10. Actor system, janitor, node-local storage, alerting, security

actors:
  mailbox_size: 1000
  worker_threads: 16

janitor:
  cleanup_interval_seconds: 3600
  retention_days: 30

storage_node:
  data_dir: "./data/storage_node"

alerting:
  enabled: false

security:
  tls:
    enabled: false

Explanation

  • Actors use a mailbox for pending messages. Size too small throttles. Size too big uses memory. Match worker threads to CPU cores.
  • Janitor enforces lifecycle on a set interval. Retention must match compliance.
  • Alerting off is risky in production. Enable it in real clusters. TLS is also off in the sample. Do not run without TLS or mTLS in production.

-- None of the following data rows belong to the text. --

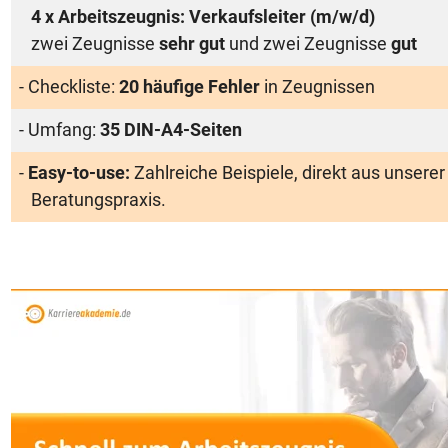
4 x Arbeitszeugnis: Verkaufsleiter (m/w/d)
zwei Zeugnisse
sehr gut
und zwei Zeugnisse
gut
- Checkliste:
20 häufige Fehler
in Zeugnissen
- Umfang:
35 DIN-A4-Seiten
-
Easy-to-use:
Zahlreiche Beispiele, direkt aus unserer
Beratungspraxis.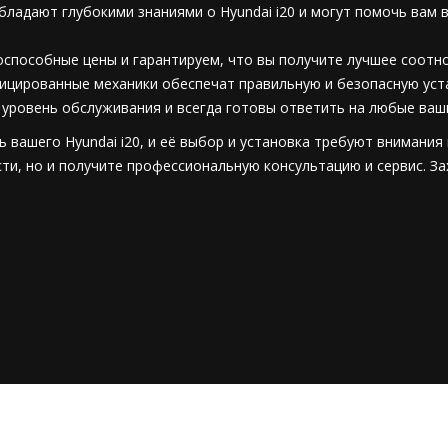
ладают глубокими знаниями о Hyundai i20 и могут помочь вам 
способные цены и гарантируем, что вы получите лучшее соотно
ицированные механики обеспечат правильную и безопасную уста
уровень обслуживания и всегда готовы ответить на любые ваш
ь вашего Hyundai i20, и её выбор и установка требуют внимания
ти, но и получите профессиональную консультацию и сервис. За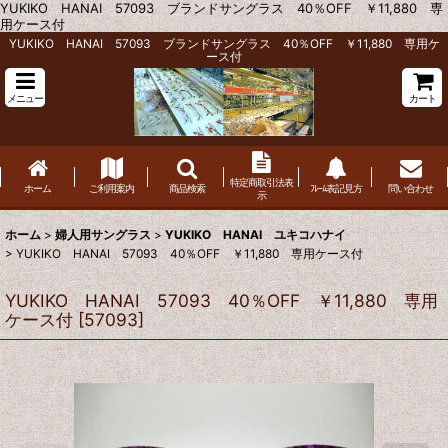
YUKIKO HANAI 57093 ブランドサングラス 40％OFF ￥11,880 専
用ケース付
YUKIKO HANAI 57093 ブランドサングラス 40％OFF ￥11,880 専用ケ
ース付
メニュー
カート
特定商取引法表
ホーム
ご利用案内
商品検索
ﾌﾚｰﾑ表記見方
問い合わせ
示
ホーム
>
婦人用サングラス
>
YUKIKO HANAI ユキコハナイ
>
YUKIKO HANAI 57093 40％OFF ￥11,880 専用ケース付
YUKIKO HANAI 57093 40％OFF ￥11,880 専用
ケース付
[
57093
]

11. Performance tuning and service ports

performance:
  threads:
    worker_threads: 16
    blocking_threads: 32
    io_threads: 8
  memory:
    allocator: "jemalloc"
    memory_limit_gb: 32
  network:
    tcp_nodelay: true
    tcp_keepalive_seconds: 60
    socket_buffer_size_kb: 8192

Explanation

  • Size worker threads near CPU cores. Use extra blocking threads for Parquet IO. jemalloc is recommended for high concurrency. Tune socket settings for stable traffic.
service_ports:
  control_plane: { service: 7019, gossip: 9092 }
  storage:      { service: 8081, arrow_flight: 9401, gossip: 9096 }
  ingestion:    { grpc: 50051, http: 4318, arrow_flight: 8089, gossip: 9095 }
  indexer:      { service: 8085, arrow_flight: 8090, gossip: 9097 }
  proxy:        { service: 8080, gossip: 9094 }
  search:       { service: 8083, grpc: 50059, gossip: 9098 }

Explanation

  • Port map for each role. Avoid collisions. Expose only what the edge needs. Route internal ports inside the cluster network.

Safety Notes

  • Do not run local in production since HA is disabled.
  • Keep control replicas at three or more when you move to production.
  • TLS is off in the sample. Turn it on for both external and inter-node traffic.
  • The Azure access key appears inline in the sample. Replace secrets with env vars or a secrets manager. Rotate keys.